The drawing was beautiful, requiring a skill that few possessed. But he much preferred the bloom in his hand, even with the damaged petal.

He reached over and tucked the bloom into Georgina’s hair. “I believe your sister is in the upstairs parlor. Perhaps now would be a good time to try your new habits.”

She pressed the sketchbook to her chest. “Yes. I suppose so.”

Her body remained on the bench for several moments until he couldn’t stand it anymore. He couldn’t deal with the colorless, flat Georgina, not when he knew the vibrant and real one existed.

He pushed up from the bench and began walking along the path toward the house. “I’ll see you at dinner.”

Ryland wouldn’t let him get by with skipping another meal now that there was company in the house. So, yes, he would see her at dinner, but he’d avoid her as much as possible the rest of the time. And as soon as he figured out somewhere to go, he’d leave.

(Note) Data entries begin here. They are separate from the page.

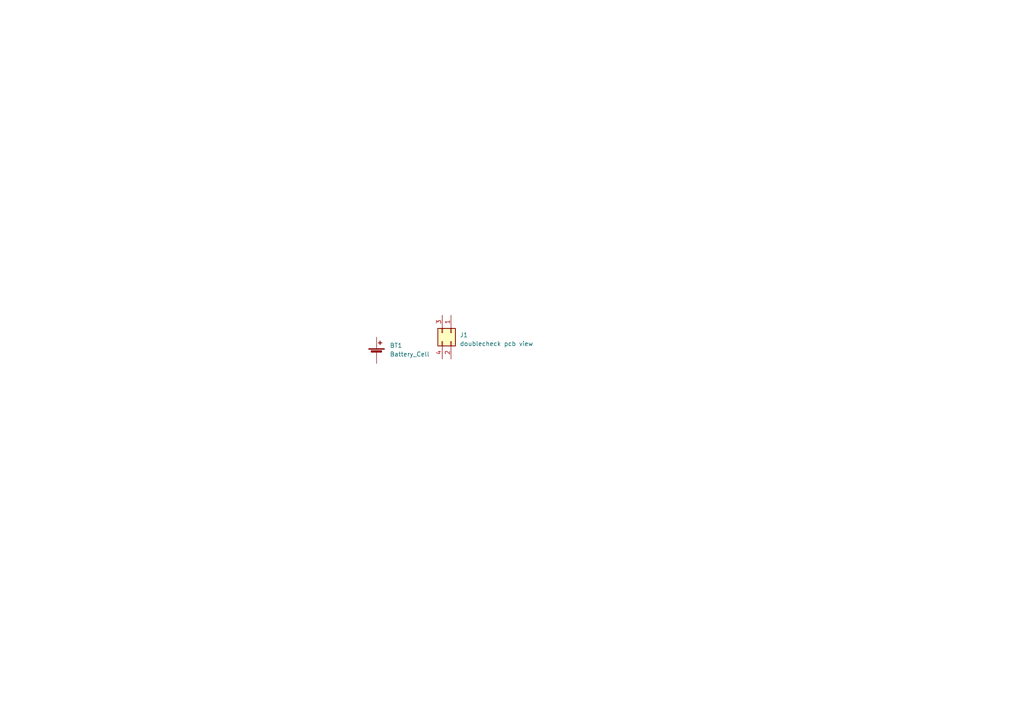
<source format=kicad_sch>
(kicad_sch (version 20230121) (generator eeschema)

  (uuid 2f331d71-f44d-4c17-b4a2-23eef24165b7)

  (paper "A4")

  


  (symbol (lib_id "Device:Battery_Cell") (at 109.22 102.87 0) (unit 1)
    (in_bom yes) (on_board yes) (dnp no) (fields_autoplaced)
    (uuid 6dc4f25d-7f79-4e7b-a102-3d1cad06dcca)
    (property "Reference" "BT1" (at 113.03 100.203 0)
      (effects (font (size 1.27 1.27)) (justify left))
    )
    (property "Value" "Battery_Cell" (at 113.03 102.743 0)
      (effects (font (size 1.27 1.27)) (justify left))
    )
    (property "Footprint" "" (at 109.22 101.346 90)
      (effects (font (size 1.27 1.27)) hide)
    )
    (property "Datasheet" "~" (at 109.22 101.346 90)
      (effects (font (size 1.27 1.27)) hide)
    )
    (pin "1" (uuid 039f2eef-14f6-4f7e-bfb6-9c0398fc6b17))
    (pin "2" (uuid cb7c6b82-bccc-451b-ab1b-37a822d566c6))
    (instances
      (project "SAOpowerboard"
        (path "/2f331d71-f44d-4c17-b4a2-23eef24165b7"
          (reference "BT1") (unit 1)
        )
      )
    )
  )

  (symbol (lib_id "Simple_Addon_v2:SAO_4pin_badge_side") (at 128.27 96.52 0) (unit 1)
    (in_bom yes) (on_board yes) (dnp no) (fields_autoplaced)
    (uuid a67cd5c4-7001-468d-9a94-4051cca467bc)
    (property "Reference" "J1" (at 133.35 97.155 0)
      (effects (font (size 1.27 1.27)) (justify left))
    )
    (property "Value" "doublecheck pcb view" (at 133.35 99.695 0)
      (effects (font (size 1.27 1.27)) (justify left))
    )
    (property "Footprint" "" (at 130.81 96.52 90)
      (effects (font (size 1.27 1.27)) hide)
    )
    (property "Datasheet" "~" (at 130.81 96.52 90)
      (effects (font (size 1.27 1.27)) hide)
    )
    (pin "1" (uuid 43108220-738f-49b2-b46b-9b18ac79d92a))
    (pin "2" (uuid fd71a209-6716-43c3-acd2-035593e2ae28))
    (pin "3" (uuid 8a57921f-d7e0-4379-a64d-c3116cb44758))
    (pin "4" (uuid 40940ce6-6808-4a1f-abd6-80a2c770732f))
    (instances
      (project "SAOpowerboard"
        (path "/2f331d71-f44d-4c17-b4a2-23eef24165b7"
          (reference "J1") (unit 1)
        )
      )
    )
  )

  (sheet_instances
    (path "/" (page "1"))
  )
)

</source>
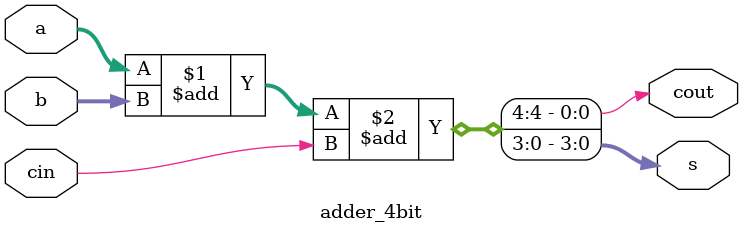
<source format=v>
`timescale 1ns / 1ps


module adder_4bit(
  input [3:0]a,
  input [3:0]b,
  input cin,
  output[3:0]s,
  output cout
    );
 
  assign {cout,s}=a+b+cin;
endmodule

</source>
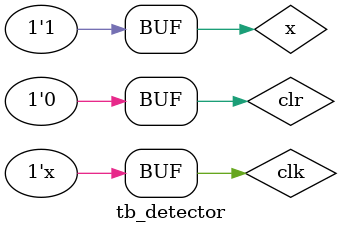
<source format=v>
module tb_detector();
reg clk,clr,x;
wire bool;
detector i1(.clk(clk),.clr(clr),.x(x),.bool(bool));
always begin #20 clk=~clk;end
initial begin
clk=0;x=0;clr=1;
#90;clr=0;x=1;
#40;x=0;#40;x=1;
#40;x=0;#40;x=0;
#40;x=1;#40;x=0;
#40;x=1;#40;x=0;
#40;x=0;#40;x=1;
end endmodule
</source>
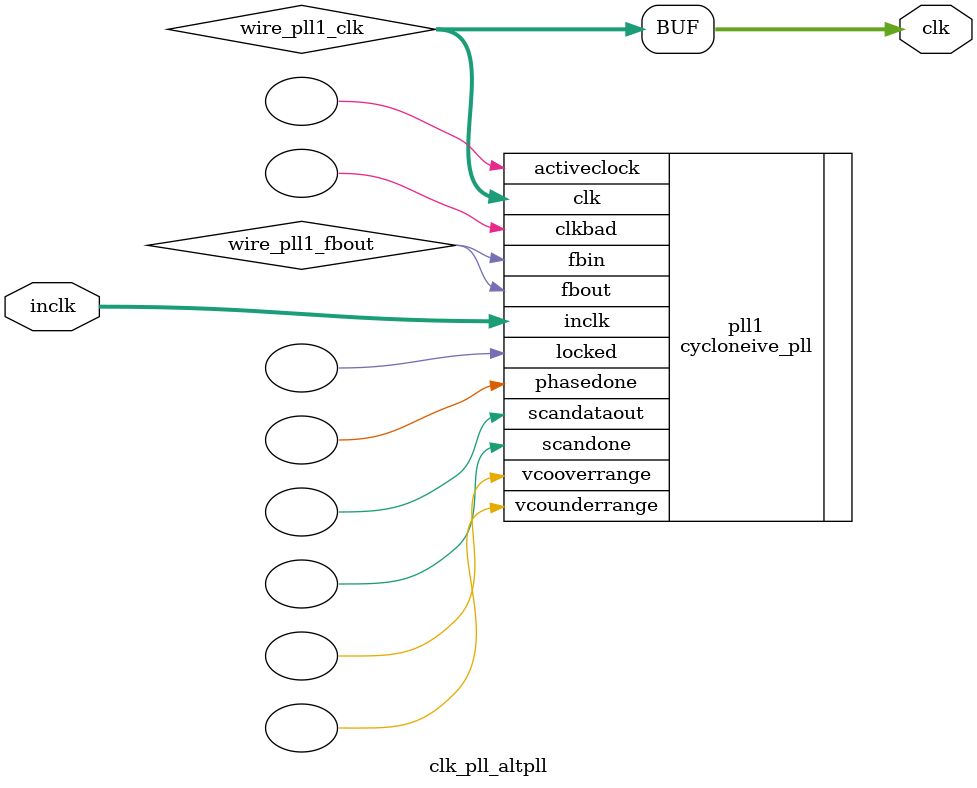
<source format=v>






//synthesis_resources = cycloneive_pll 1 
//synopsys translate_off
`timescale 1 ps / 1 ps
//synopsys translate_on
module  clk_pll_altpll
	( 
	clk,
	inclk) /* synthesis synthesis_clearbox=1 */;
	output   [4:0]  clk;
	input   [1:0]  inclk;
`ifndef ALTERA_RESERVED_QIS
// synopsys translate_off
`endif
	tri0   [1:0]  inclk;
`ifndef ALTERA_RESERVED_QIS
// synopsys translate_on
`endif

	wire  [4:0]   wire_pll1_clk;
	wire  wire_pll1_fbout;

	cycloneive_pll   pll1
	( 
	.activeclock(),
	.clk(wire_pll1_clk),
	.clkbad(),
	.fbin(wire_pll1_fbout),
	.fbout(wire_pll1_fbout),
	.inclk(inclk),
	.locked(),
	.phasedone(),
	.scandataout(),
	.scandone(),
	.vcooverrange(),
	.vcounderrange()
	`ifndef FORMAL_VERIFICATION
	// synopsys translate_off
	`endif
	,
	.areset(1'b0),
	.clkswitch(1'b0),
	.configupdate(1'b0),
	.pfdena(1'b1),
	.phasecounterselect({3{1'b0}}),
	.phasestep(1'b0),
	.phaseupdown(1'b0),
	.scanclk(1'b0),
	.scanclkena(1'b1),
	.scandata(1'b0)
	`ifndef FORMAL_VERIFICATION
	// synopsys translate_on
	`endif
	);
	defparam
		pll1.bandwidth_type = "auto",
		pll1.clk0_divide_by = 1,
		pll1.clk0_duty_cycle = 50,
		pll1.clk0_multiply_by = 1,
		pll1.clk0_phase_shift = "0",
		pll1.compensate_clock = "clk0",
		pll1.inclk0_input_frequency = 20000,
		pll1.operation_mode = "normal",
		pll1.pll_type = "auto",
		pll1.lpm_type = "cycloneive_pll";
	assign
		clk = {wire_pll1_clk[4:0]};
endmodule //clk_pll_altpll
//VALID FILE

</source>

He cast one more look at her before he went into the house, her slumped shoulders urging him to retrace his steps back to her side.

Who was he fooling? He wasn’t leaving this house until she did. She was quickly becoming his weakness. The thing he’d rashly sacrifice for in order to save. He still didn’t know, might never know, what his father had been trying to save when he put his company up as a bid that long ago night. But if his motivation was anything like what Colin felt when he looked at Georgina, it was a wonder Colin didn’t own the entire company.